As diferenças entre a cidade de hoje e a cidade herdada não chegam a ser percebidas em toda sua potência porque as matrizes espaciais são comuns. O tecido urbano, constituído por parcelamentos, edifícios e ruas, preserva-se como a estrutura essencial de ambas, apesar da grande influência dos pensadores modernos, que propunham modelos urbanísticos descolados da herança recebida.
É bom o exemplo de Nova York, cujo traçado de Manhattan, de 1811, ainda é basicamente o mesmo. E, no entanto, é lá que se expressa hegemonicamente um dos elementos mais significativos da cidade moderna, o arranha-céu.
Em poucas décadas, a cidade herdada precisou se adaptar às poderosas inovações tecnológicas do nosso tempo. Ao inicio da República, as cidades brasileiras não dispunham de redes sanitárias, águas pluviais disseminadas ou eletricidade – esta chegou já com o novo século. O sistema viário precisou se ajustar à mudança no transporte, que, antes movido a tração animal, incorporou bondes, trens, automóveis e metrô. As edificações alcançaram a altura permitida pelos elevadores – e que as tecnologias construtivas do concreto e do aço trataram de acompanhar.
Também é no século 20 que a moradia urbana experimenta enorme transformação conceitual: já não se admite o compartilhamento do domicílio entre famílias. Cada casal que se forma precisa de um lar: “Quem casa, quer casa.” Multiplicam-se as novas construções, do modo que for possível.
A cidade acolhe populações cada vez maiores. No caso brasileiro, que iniciou o século passado com escassos 4 milhões de citadinos, chega ao final dele com 160 milhões de brasileiros urbanos.

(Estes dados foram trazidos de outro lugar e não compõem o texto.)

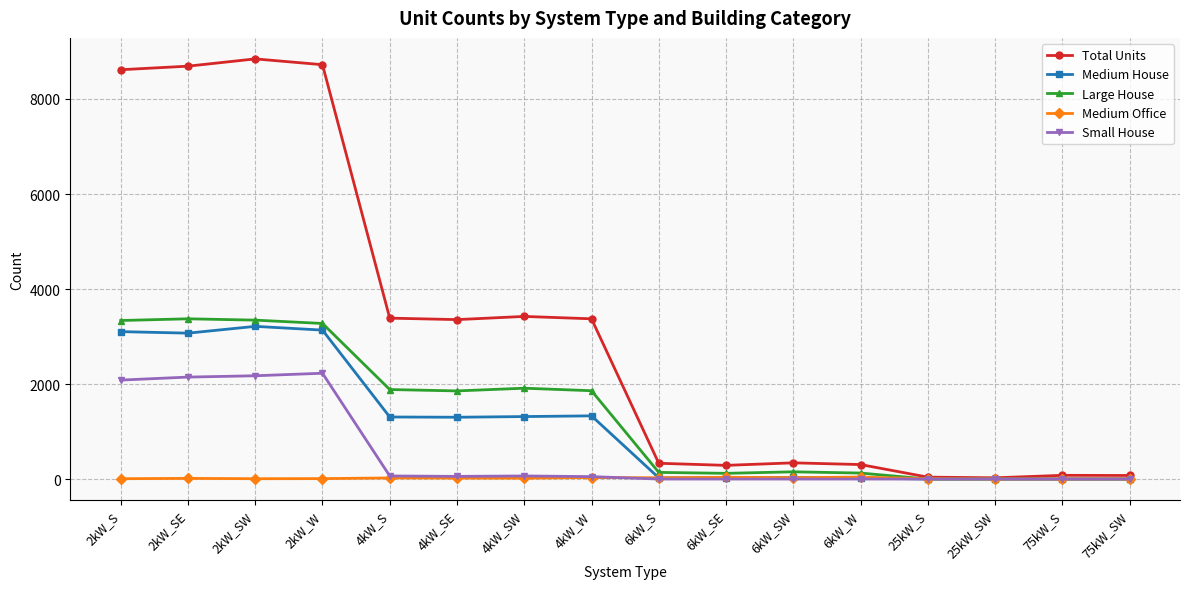

What is the sum of the Medium House values at 2kW_S and 4kW_S?

4409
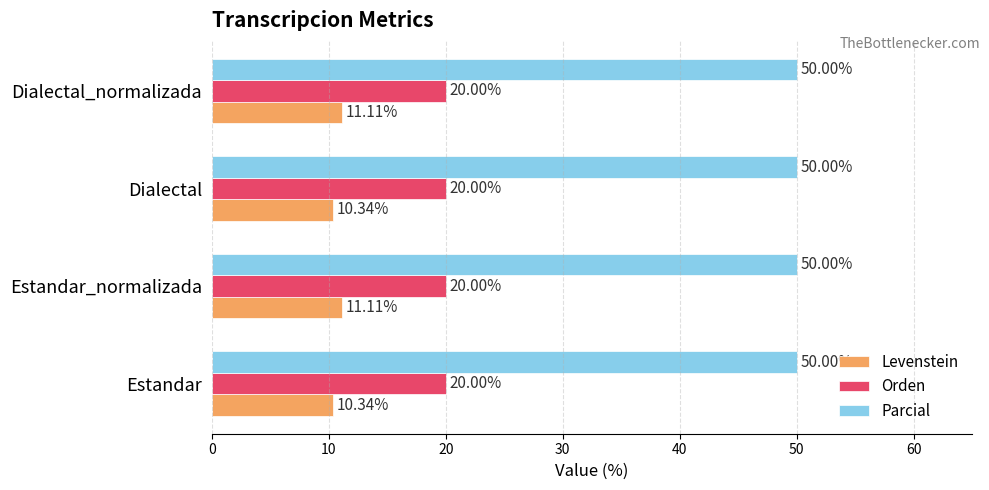

What is the spread (max minus min) of values at Dialectal?

39.7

É uma evidência da formidável capacidade de adaptação das cidades.
Por mais compreensivos que possamos ser, se vivemos entre engarrafamentos, poluição, áreas públicas degradadas, decorrentes da adaptação que as cidades precisaram fazer, não precisamos nos submeter a tal realidade. É justo que sejamos críticos, até cáusticos, frente aos problemas urbanos que enfrentamos. E que queiramos uma outra cidade.
Mas é desejável que o primeiro passo seja reconhecer o gigantesco esforço que a cidade fez. A partir daquelas poucas e relativamente pequenas cidades de cem anos atrás, o Brasil desenvolveu um sistema urbano complexo e diverso para 85% de sua população. Temos duas megalópoles mundiais, São Paulo e Rio, com populações maiores que países como Holanda ou Portugal. Mas como as fizemos? Sem políticas públicas consistentes: nem de habitação, nem de transporte, nem sanitária ou fundiária. Fez-se a cidade brasileira com enormes virtudes, é verdade, mas com gigantescas deseconomias e injustiças.
Como segundo passo, nos cabe ajudar a construir um bom debate sobre a cidade que queremos. Não convém que a cidade do século 21 seja conduzida do mesmo modo que sua antecessora. Nossa ação política terá que buscar incluir o tema urbano na agenda pública brasileira. A cidade será mais inclusiva? Oferecerá os serviços públicos a todos? Será mais bonita?
Mas, diferentemente do que queriam os modernos, para quem tudo devia ser novo, temos que partir de onde chegamos. É da cidade que temos que será desenhada nas próximas décadas a cidade que queremos. Oxalá ela possa ser tão receptiva quanto sua antecessora, mas mais amistosa e democrática. Já não basta ser o fenômeno do século.